St Edmund Hall, Oxford
Mezzanine Teaching Hub

Located in the existing Wolfson Dining Hall, a brutalist building designed by Kenneth Stevens and Associates in 1966, a new mezzanine intervention provides two, tiered lecture theatres (49 seats each) which deploys into a single 98 seat lecture theatre; 3 seminar rooms and generous plenary space. Combined with the adaptive reuse of the Jarvis Doctorow Hall into teaching rooms, the hub gathers dispersed teaching spaces from across the college. A new entry and lobby to the teaching hub at mezzanine level will complement the existing entry to Jarvis Doctorow Hall. The refurbishment of Upper Quad will also be included in the project scope to provide outdoor spill-out space with planted seating pavilions populating the quad.

There is no change to the existing dining hall footprint, however the room volume changes dramatically with the introduction of the mezzanine. This is compensated for by increasing the amount of glazing to the western façade. A void over high table and the western edge of the mezzanine will provide a memory of the original hall volume.
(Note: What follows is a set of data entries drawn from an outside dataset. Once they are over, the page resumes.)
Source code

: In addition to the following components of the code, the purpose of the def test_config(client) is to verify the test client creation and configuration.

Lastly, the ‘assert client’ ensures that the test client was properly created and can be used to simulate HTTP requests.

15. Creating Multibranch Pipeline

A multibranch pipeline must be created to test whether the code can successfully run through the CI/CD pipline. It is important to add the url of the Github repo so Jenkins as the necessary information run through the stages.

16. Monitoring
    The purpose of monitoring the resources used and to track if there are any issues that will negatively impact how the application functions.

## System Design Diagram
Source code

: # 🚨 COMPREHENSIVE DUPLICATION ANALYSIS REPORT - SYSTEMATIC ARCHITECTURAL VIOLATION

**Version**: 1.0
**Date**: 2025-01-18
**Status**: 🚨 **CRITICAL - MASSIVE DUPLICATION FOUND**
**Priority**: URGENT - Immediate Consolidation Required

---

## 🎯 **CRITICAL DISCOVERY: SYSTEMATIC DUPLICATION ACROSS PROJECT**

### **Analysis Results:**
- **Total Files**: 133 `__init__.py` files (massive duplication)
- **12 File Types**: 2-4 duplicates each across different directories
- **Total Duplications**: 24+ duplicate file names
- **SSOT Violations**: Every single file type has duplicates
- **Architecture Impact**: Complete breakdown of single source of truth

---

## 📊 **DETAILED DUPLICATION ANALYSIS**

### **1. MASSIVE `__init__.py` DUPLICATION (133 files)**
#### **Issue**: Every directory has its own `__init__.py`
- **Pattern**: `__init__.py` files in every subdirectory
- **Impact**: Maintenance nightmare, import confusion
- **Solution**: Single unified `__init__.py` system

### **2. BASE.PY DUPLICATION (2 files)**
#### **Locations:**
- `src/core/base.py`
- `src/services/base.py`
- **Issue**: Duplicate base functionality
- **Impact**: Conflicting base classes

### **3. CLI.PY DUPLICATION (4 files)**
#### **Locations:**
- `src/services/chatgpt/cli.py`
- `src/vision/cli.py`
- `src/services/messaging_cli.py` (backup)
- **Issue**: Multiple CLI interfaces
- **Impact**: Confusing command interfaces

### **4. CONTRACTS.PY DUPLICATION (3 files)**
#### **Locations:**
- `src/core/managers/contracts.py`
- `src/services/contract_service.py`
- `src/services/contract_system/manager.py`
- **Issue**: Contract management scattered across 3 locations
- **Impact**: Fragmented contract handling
Following the underside of the raked lecture theatre the new mezzanine results in a dynamic intervention into the dining hall void. By rising up to the seminar room level there is a natural amplification of the volume towards high table.

 

To exaggerate the suspended nature of the mezzanine the façade will be a mixture of solid and transparent elements hanging in the air. The profile of the underside of the mezzanine redefines the spatial qualities of the dining hall and provides the ideal opportunity to improve the acoustic qualities of the space. Acting as a beacon, the mezzanine intervention hangs from the structure above and will draw attention to the new teaching hub. To accentuate the contrast with the brutalist interior of the dining hall the mezzanine intervention will be refined and colourful. Materials are selected in accordance with characteristics to support this approach.